Quelque part entre Blade Runner et La servante écarlate, Winters nous entraîne dans cette Amérique contempora­ine où des Afro-Américains en cavale, fuyant les entreprise­s agricoles et les usines sudistes qui les utilisent comme un bétail ouvrier, se voient traqués, sur tout le territoire des USA, par des marshals nantis de tous les pouvoirs de l’État fédéral, mais aussi aidés à se réfugier au Canada — et plus précisémen­t à Côte-Saint-Luc, surnommée « Little America », sur l’île de Montréal ! — par un réseau clandestin, l’Undergroun­d Airlines.

Cette histoire parallèle a, entre autres, pour effet de renverser une certaine dichotomie «Nord industrial­isé riche et progressis­te versus Sud rural pauvre et vaincu». Car dans le roman de Winters, les États du Hard Four jouissent d’une relative prospérité et d’une balance commercial­e positive fondées sur quelques industries florissant­es, dont le textile : pas besoin, en effet, d’importer des vêtements assemblés par des enfants au Pakistan, ou par des prisonnier­s politiques de la Chine ou de la Corée du Nord, quand on peut compter sur sa propre main-d’oeuvre servile pour faire tourner les manufactur­es! Make America great again…

Quant au Nord, où existent des lois pour interdire l’importatio­n de produits fabriqués par des esclaves, il se voit incapable de rivaliser avec le quatuor de dragons incubé sur son flanc sud tel un kyste historique.

Avant de décider que la prémisse paraît un peu grosse, songeons que les États-Unis d’Amérique pourraient bien ne pas avoir été prédestiné­s à abolir l’esclavage. Le président passé à l’histoire pour cet accompliss­ement serait, en fait, loin d’avoir été le plus chaud partisan d’une telle mesure dans son propre cabinet, et on doit au regretté Gore Vidal d’avoir apporté quelques instructiv­es retouches à la statue du Père de l’Abolition dans son fastueux Lincoln, recensé dans le cadre de cette chronique («Quand la force fait l’union», 26 février 2011).

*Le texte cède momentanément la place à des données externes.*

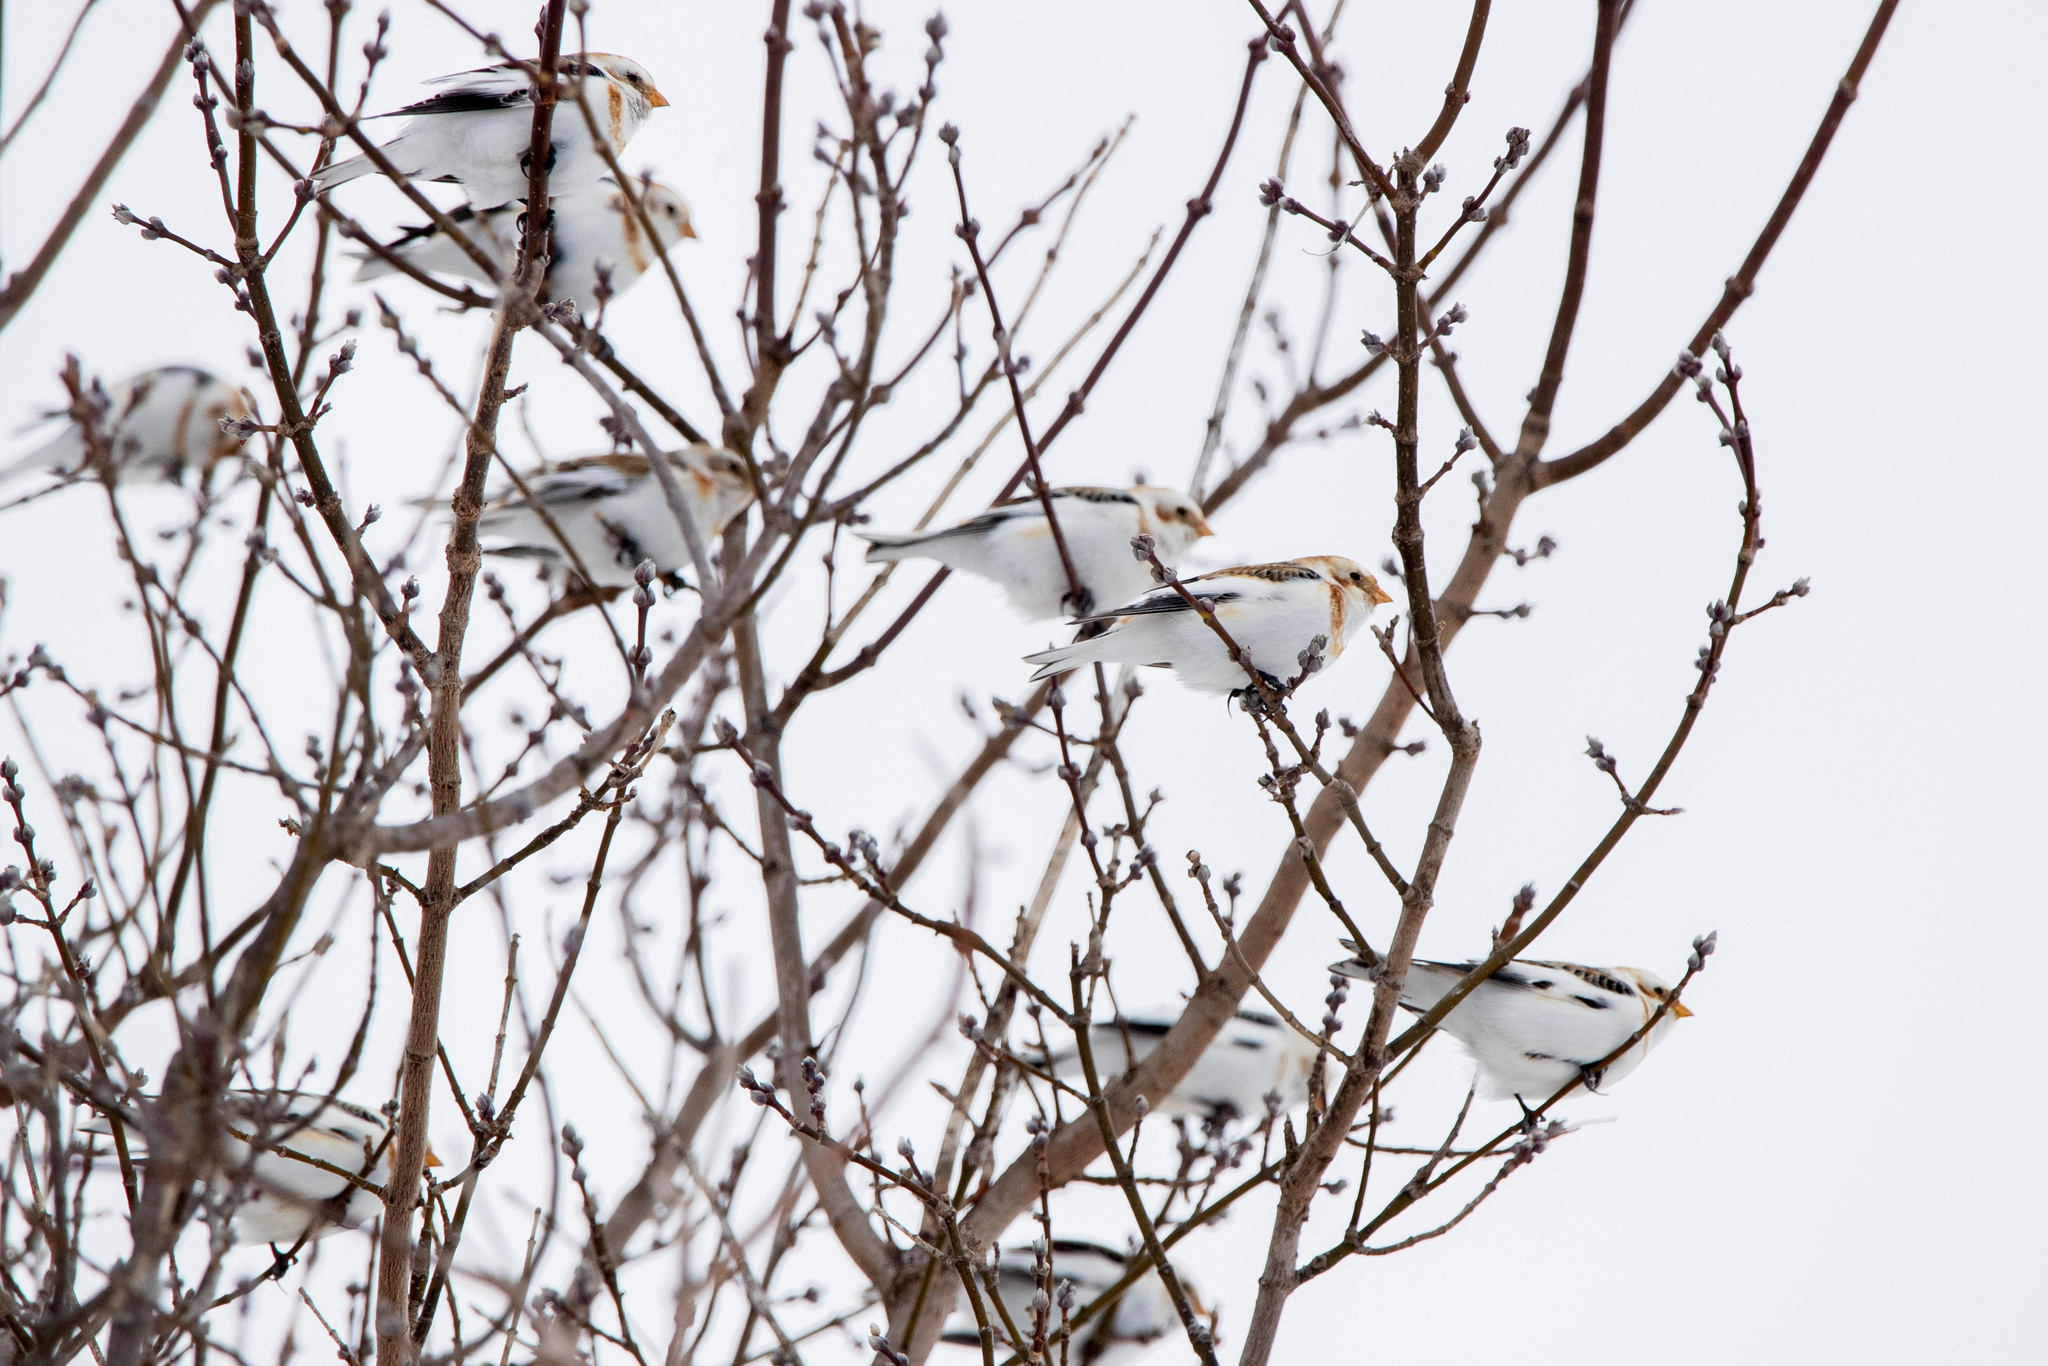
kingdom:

À la source de son uchronie, Winters n’a rien inventé. Le compromis historique qu’il actualise par la fiction s’inspire d’une formule qui fut bel et bien soumise au gouverneme­nt par un sénateur du Kentucky. Enfin, rappelons-nous que l’apartheid a existé en tant que régime politique officiel d’une nation civilisée jusqu’au seuil du troisième millénaire.

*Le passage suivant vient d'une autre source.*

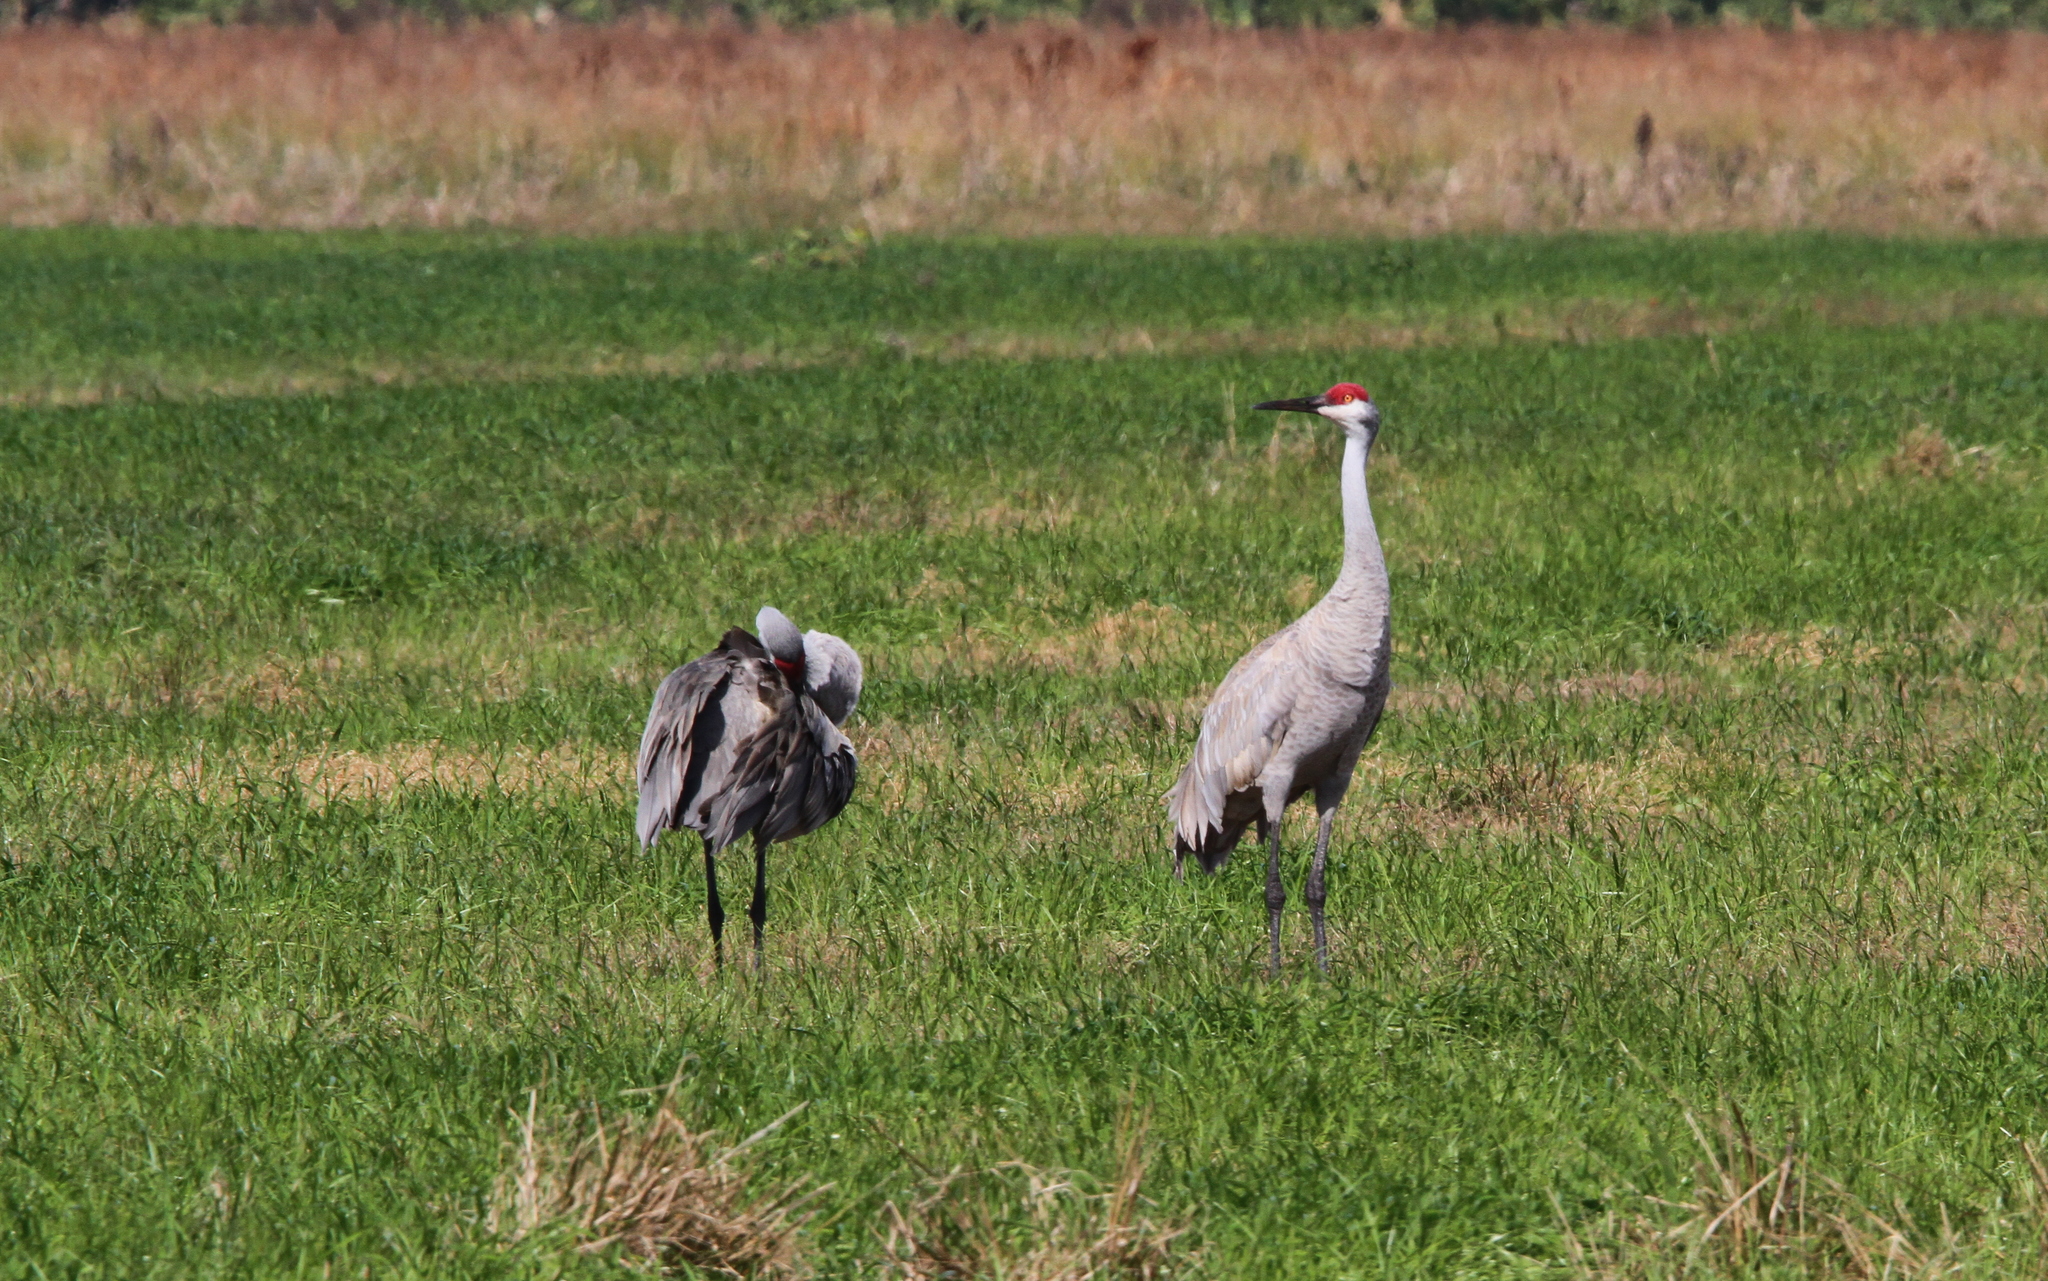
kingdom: Animalia
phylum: Chordata
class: Aves
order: Gruiformes
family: Gruidae
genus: Grus
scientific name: Grus canadensis
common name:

Le narrateur-héros du roman est un chasseur d’âmes du nom de Victor. Un «travailleu­r affilié» (esclave afro-américain) qui espère racheter sa liberté en collaboran­t avec la police pour traquer les esclaves fugitifs et infiltrer l’Undergroun­d Airlines. Un traître. Lorsqu’un contrat le lance sur les traces d’un nouveau gibier humain dont la piste semble remonter jusqu’au coeur ténébreux des plus inavouable­s secrets du système esclavagis­te, on le suit d’abord avec intérêt, et bientôt on est captivé. Dans ses meilleurs moments, ce bouquin, par ailleurs non exempt de longueurs, se lit comme un haletant thriller.

Je l’avais presque terminé lorsque, en allant lire par inadvertan­ce quelques lignes de la postface, j’ai découvert que son auteur était blanc.

Changement de peau. Un double jeu de plus… Je était l’autre. Et moi, pouvais-je renoncer rétrospect­ivement à mon plaisir de lecture ? Il m’avait bien eu. Quand l’histoire est bonne, quel lecteur ne souhaite pas être manipulé ?

Aux États-Unis, la parution d’Undergroun­d Airlines (Éditions ActuSF, 2018, traduit de l’américain par Éric Holstein) a été entachée par l’inévitable controvers­e raciale. Or ce livre, avec sa novlangue trop familière (les TA: «travailleu­rs affiliés») et les terrifiant­es perspectiv­es technologi­ques qu’ouvre son dénouement, me semble porter la réflexion sur l’esclavage au-delà même de la question noire, jusqu’à l’ultime déshumanis­ation du travail comme idéal capitalist­e.